Sözlük okumak genellikle sıkıcı olup yorar insanı. Peki içinde sadece aşk terimlerinin bulunduğu bir aşk-ı hayat sözlüğünü karıştırmaya ne dersiniz? Fransa’nın İstanbul Başkonsolosu Muriel Domenach, başkonsolosluk bünyesinde hazırladıkları Fransızca-Türkçe aşk sözlüğünü anlatıyor.
Aşkın her anlamda fazlasıyla hayatımızda olduğu şubat ayında tam da aşkı merkeze alan keyifli ve eğlenceli bir sözlüğü konuşmak üzere buluşuyoruz Muriel Domenach’la. Öncelikle bu fikrin nasıl doğduğunu soruyoruz: “Fransızcanın az konuşulduğu ve zor olduğuyla ilgili önyargılar var. Öncelikle bu düşünceleri yok etmek amacıyla çıktık yola. Ayrıca dünyada Fransızca konuşanların sayısının 2010’dan beri yüzde yedi arttığının da altını çizmek isterim. Dilimizin güzelliklerini paylaşmak, Fransızcayı, sevdalanıp da bir türlü yaklaşamadığı aşkına bakar gibi hisseden insanlara sevdirmek istiyoruz. Fransızca öğrenmek isteyenleri Fransız Kültür Merkezi’ndeki derslerimize bekliyoruz.”

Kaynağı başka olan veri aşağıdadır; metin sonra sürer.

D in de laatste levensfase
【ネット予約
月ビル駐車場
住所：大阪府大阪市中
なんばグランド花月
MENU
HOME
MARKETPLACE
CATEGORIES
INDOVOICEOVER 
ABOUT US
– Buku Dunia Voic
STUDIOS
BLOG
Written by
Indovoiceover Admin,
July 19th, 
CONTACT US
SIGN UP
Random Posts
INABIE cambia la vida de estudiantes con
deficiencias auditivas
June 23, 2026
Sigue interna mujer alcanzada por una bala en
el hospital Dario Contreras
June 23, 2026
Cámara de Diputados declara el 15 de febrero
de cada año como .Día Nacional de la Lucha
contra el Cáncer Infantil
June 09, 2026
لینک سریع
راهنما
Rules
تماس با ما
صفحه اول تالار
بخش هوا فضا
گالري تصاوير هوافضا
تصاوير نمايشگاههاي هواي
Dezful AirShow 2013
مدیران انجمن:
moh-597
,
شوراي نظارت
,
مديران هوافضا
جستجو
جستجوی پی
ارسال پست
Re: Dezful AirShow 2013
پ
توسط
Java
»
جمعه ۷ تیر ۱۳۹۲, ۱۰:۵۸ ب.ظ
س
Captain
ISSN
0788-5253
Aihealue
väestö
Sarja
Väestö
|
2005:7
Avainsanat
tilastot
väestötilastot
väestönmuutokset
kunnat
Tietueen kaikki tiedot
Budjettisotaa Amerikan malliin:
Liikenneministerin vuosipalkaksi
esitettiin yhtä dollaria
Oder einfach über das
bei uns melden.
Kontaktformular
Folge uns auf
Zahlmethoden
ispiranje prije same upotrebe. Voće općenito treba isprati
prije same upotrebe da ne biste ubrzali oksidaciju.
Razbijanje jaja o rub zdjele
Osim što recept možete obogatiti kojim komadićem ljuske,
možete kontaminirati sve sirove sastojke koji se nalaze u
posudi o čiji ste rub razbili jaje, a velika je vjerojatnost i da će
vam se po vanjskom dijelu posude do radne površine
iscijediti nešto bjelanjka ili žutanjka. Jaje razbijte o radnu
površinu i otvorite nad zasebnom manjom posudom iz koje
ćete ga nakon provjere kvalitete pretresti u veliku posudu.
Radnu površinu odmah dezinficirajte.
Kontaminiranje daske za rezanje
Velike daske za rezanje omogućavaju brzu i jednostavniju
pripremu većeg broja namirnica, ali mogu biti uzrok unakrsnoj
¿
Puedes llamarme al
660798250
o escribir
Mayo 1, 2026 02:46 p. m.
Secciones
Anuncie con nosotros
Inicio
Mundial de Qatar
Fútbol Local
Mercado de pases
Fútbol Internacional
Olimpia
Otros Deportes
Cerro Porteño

“14 ŞUBAT’TA ‘SENİ SEVİYORUM GECESİ’Nİ KUTLAYACAĞIZ”
Sözlüğü açıp karıştırdığınızda mizahın ağır bastığını görebilirsiniz. “Mizahı kullanırken açık-saçıklıktan kaçındık. Hem kadınlar hem erkekler hem de aşkın klişeleriyle dalga geçtik aslında. Bu zor dönemde belki de en çok mizaha ihtiyacımız var” diye devam ediyor sözlerine Domenach.
Sözlükteki sevdiği kelimelerden birinin Türkçeye jartiyer diye çevrilen “porte-jarretelle” olduğunu anlatıyor Başkonsolos: “Sözlükte geçen, ‘Aynı zamanda da baştan çıkarıcı bir aksesuvar olan kadın iç çamaşırı. Romantik durumlar dışında nadiren kullanılır’ açıklamasını seviyorum. Gerçekten de çok pratik değil jartiyer kullanımı.”
AŞKI HAYAT SÖZLÜĞÜNDEN KISA KISA
• Sözlük Fransız Kültür Merkezi’yle İstanbul Fransa Başkonsolosluğu’nun çevirmen ekibi tarafından ve lepetitjournal.com’un katkılarıyla, Fransızca aşk deyimlerinin Türkçe karşılıklarının aranmasıyla oluşturuldu.
• Kelimeler arasında küçük bir gezinti yaptığımızda bakın neler takılıyor gözümüze: Sevgilim kelimesi (Fransızcada cherie), “Çiftler arasında sık sık kullanılan, kimi kez tavşanım ya da böceğim gibi hayvan veya böcek adlarıyla da değiştirilen, yumuşak giriş sözcüğü” diye açıklanırken, yatak kelimesi (Fransızcada lit), “Sadece uykunun simgesi olmayan nesne” şeklinde tanımlanıyor. Kendini bırakma deyiminin “Doğru amaç uğruna öz denetimini yitirmeyi kabullenme” olarak açıklanmasına ne dersiniz?
EN SEVDİĞİ AŞK ROMANLARI
Fransızcanın aşkın dili olarak anıldığını hatırlatan Muriel Domenach şöyle devam ediyor: “Zengin ve melodik bir dil Fransızca. Ayrıca aşk ve tutku Fransız edebiyatında ağırlıklı olarak işlemiştir. En sevdiğim Fransızca aşk romanları; Albert Cohen’in Erkek Güzeli, Proust’un Kayıp Zamanın İzinde ve Stendhal’in Kırmızı ve Siyah’ı.”
Muriel Domenach, Aşk-Hayat sözlüğünün www.consulfrance-istanbul.org adresinden indirilebileceğini hatırlatıyor.